REQUIREMENT A
According to the AirTran article, who was the captain of the airline's final flight?

Wednesday, December 31, 2014

AirTran final flight

John Souders flew the inaugural flight for AirTran Airways.

MARIETTA — Dallas-based AirTran Airways had its final flight Sunday after more than 20 years in the sky, and one east Cobb man was there for it all.

John Souders, a decorated Marine aviator and Vietnam veteran, was the first pilot AirTran hired when it began operating in 1993 and sat in the cockpit for its final flight last weekend.

The airline was bought by Southwest Airlines in 2011. 

Souders, 71, retired from flying at age 60 but stayed with AirTran as an instructor. He said he was glad to be a part of AirTran’s last flight. 

“It was a very nice experience,” he said. “The captain was the current chief pilot for AirTran, Floy Ponder, who I had hired back in 1994.”

Souders sat in the jump seat for the flight, dubbed Flight 1 in honor of the airline’s first flight, which had the same flight number. Souders said he would have rather had a different seat, though.

“One, I would have of course loved to have been flying it, and two, it was a bittersweet experience to have had such a fulfilling career,” he said.

He was the pilot for its inaugural flight in 1993 — from Atlanta to Jacksonville, Florida — and said it was exciting to be a part of an up-and-coming airline, which was originally known as ValuJet.

REQUIREMENT B
Please extract the lines of the listing from its start through the line containing "Какие документы нужны", reproducing each one exactly.

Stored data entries
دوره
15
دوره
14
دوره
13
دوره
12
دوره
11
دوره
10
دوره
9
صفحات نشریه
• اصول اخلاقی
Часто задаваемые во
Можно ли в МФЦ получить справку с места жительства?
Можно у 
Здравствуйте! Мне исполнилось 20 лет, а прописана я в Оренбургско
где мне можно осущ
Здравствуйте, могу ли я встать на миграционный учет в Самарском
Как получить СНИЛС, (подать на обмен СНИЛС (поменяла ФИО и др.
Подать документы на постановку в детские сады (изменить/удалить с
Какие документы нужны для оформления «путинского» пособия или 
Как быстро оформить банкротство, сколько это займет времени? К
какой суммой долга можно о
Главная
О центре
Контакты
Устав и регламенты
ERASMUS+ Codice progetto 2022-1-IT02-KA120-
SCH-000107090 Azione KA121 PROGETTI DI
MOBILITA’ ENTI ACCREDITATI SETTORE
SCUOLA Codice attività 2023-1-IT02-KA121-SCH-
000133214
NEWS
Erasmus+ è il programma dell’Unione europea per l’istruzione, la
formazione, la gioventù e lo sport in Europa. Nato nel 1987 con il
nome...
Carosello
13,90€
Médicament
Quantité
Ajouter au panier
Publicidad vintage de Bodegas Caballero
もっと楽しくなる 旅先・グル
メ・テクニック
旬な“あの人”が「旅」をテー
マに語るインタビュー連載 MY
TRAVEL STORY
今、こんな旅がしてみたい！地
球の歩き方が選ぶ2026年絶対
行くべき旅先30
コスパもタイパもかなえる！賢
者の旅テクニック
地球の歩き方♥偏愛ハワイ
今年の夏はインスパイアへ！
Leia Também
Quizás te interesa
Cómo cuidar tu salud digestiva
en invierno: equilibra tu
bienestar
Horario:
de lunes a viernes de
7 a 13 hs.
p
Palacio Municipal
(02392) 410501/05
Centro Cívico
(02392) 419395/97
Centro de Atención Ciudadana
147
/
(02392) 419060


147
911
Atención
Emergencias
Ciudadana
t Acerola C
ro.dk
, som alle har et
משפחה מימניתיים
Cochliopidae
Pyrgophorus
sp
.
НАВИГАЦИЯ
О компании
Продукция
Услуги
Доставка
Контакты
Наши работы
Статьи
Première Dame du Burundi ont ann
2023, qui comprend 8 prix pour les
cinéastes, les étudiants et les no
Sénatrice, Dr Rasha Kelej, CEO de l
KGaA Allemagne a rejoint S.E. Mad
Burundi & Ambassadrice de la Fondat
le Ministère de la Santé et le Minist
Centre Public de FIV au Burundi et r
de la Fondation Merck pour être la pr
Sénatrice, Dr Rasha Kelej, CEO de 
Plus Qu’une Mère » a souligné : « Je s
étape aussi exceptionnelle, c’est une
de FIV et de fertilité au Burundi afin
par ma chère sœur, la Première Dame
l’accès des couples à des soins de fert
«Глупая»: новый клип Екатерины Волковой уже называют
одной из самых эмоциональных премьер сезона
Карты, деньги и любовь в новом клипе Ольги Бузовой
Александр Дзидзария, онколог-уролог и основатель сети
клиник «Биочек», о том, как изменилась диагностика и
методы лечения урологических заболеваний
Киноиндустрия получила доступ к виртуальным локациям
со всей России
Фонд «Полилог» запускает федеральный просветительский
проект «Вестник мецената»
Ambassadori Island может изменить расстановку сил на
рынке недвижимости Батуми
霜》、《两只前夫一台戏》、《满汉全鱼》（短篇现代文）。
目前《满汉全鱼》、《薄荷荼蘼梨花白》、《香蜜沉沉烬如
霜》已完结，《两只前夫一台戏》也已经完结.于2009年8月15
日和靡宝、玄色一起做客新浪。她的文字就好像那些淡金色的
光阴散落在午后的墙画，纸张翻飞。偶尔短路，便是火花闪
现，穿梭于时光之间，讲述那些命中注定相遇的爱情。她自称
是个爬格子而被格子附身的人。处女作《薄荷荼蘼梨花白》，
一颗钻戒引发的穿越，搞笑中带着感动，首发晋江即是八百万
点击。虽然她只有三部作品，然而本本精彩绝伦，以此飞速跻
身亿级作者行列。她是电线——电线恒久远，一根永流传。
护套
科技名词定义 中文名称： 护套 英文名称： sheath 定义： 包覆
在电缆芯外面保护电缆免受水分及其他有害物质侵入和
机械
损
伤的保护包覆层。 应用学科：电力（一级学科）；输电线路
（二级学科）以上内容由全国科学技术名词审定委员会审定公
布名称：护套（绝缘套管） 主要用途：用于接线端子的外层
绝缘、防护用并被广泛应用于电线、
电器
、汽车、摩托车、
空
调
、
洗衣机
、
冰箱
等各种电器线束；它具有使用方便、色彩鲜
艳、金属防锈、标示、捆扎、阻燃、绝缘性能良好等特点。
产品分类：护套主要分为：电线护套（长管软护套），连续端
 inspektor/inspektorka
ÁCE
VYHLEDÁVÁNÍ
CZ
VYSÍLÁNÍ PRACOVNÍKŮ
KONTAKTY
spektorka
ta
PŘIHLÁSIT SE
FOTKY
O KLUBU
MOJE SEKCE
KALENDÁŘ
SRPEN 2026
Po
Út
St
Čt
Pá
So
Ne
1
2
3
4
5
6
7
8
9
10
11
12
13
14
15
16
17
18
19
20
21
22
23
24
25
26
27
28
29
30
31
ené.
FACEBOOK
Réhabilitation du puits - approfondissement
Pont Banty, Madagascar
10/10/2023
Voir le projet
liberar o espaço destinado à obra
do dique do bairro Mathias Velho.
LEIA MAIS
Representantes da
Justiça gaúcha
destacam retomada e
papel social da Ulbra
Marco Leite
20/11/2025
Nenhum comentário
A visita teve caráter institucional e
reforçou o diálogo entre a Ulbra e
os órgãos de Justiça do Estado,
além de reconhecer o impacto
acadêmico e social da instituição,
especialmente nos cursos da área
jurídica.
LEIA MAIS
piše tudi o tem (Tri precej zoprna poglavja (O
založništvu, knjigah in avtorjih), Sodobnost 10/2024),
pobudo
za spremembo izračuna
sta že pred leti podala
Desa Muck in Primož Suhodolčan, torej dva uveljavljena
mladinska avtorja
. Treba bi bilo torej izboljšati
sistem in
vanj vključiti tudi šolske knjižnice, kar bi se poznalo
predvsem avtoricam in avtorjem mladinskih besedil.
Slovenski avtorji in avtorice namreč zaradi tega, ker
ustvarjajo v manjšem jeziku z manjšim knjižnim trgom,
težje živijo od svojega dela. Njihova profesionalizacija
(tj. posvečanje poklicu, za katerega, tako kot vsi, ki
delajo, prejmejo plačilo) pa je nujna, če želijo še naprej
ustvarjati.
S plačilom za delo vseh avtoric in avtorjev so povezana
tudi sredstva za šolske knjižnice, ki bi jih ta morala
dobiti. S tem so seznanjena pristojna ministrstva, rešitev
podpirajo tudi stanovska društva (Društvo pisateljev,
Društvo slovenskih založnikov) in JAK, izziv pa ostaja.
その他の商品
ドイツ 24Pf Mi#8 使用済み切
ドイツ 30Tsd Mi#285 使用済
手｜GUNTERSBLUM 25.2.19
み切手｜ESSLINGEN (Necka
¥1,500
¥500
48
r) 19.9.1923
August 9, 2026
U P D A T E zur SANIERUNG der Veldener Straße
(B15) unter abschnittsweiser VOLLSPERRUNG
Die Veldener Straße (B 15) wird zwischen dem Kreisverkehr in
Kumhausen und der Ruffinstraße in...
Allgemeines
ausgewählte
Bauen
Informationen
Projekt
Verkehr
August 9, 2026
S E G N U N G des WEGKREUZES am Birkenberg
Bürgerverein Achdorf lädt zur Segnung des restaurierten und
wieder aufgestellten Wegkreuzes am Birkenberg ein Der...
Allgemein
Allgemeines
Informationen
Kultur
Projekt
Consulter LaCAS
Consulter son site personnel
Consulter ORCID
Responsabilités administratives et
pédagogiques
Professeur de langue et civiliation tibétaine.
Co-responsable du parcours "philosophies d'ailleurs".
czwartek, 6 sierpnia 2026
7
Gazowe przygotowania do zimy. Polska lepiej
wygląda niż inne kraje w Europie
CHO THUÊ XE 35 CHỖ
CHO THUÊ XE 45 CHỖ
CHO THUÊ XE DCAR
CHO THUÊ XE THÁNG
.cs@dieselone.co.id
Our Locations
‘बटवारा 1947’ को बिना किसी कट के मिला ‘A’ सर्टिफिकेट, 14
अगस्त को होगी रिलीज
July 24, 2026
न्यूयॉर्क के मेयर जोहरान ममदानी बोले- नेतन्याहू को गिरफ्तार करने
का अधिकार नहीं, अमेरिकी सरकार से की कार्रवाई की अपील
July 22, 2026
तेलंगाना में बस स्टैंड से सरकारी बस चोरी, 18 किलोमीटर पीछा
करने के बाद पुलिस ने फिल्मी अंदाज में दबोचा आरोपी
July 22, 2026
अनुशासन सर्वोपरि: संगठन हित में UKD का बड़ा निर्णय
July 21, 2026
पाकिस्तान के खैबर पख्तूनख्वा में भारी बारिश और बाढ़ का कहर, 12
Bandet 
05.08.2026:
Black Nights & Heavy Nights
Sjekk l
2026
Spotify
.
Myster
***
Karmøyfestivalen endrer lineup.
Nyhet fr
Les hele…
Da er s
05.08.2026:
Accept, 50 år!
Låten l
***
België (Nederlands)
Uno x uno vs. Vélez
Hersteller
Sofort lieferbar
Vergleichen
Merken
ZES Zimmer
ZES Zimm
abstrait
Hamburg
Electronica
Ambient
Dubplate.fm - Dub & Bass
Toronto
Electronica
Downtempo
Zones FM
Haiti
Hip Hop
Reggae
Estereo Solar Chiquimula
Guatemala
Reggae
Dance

WRITTEN REPLY A
Floy Ponder, AirTran's current chief pilot, was the captain.

WRITTEN REPLY B
دوره
15
دوره
14
دوره
13
دوره
12
دوره
11
دوره
10
دوره
9
صفحات نشریه
• اصول اخلاقی
Часто задаваемые во
Можно ли в МФЦ получить справку с места жительства?
Можно у 
Здравствуйте! Мне исполнилось 20 лет, а прописана я в Оренбургско
где мне можно осущ
Здравствуйте, могу ли я встать на миграционный учет в Самарском
Как получить СНИЛС, (подать на обмен СНИЛС (поменяла ФИО и др.
Подать документы на постановку в детские сады (изменить/удалить с
Какие документы нужны для оформления «путинского» пособия или 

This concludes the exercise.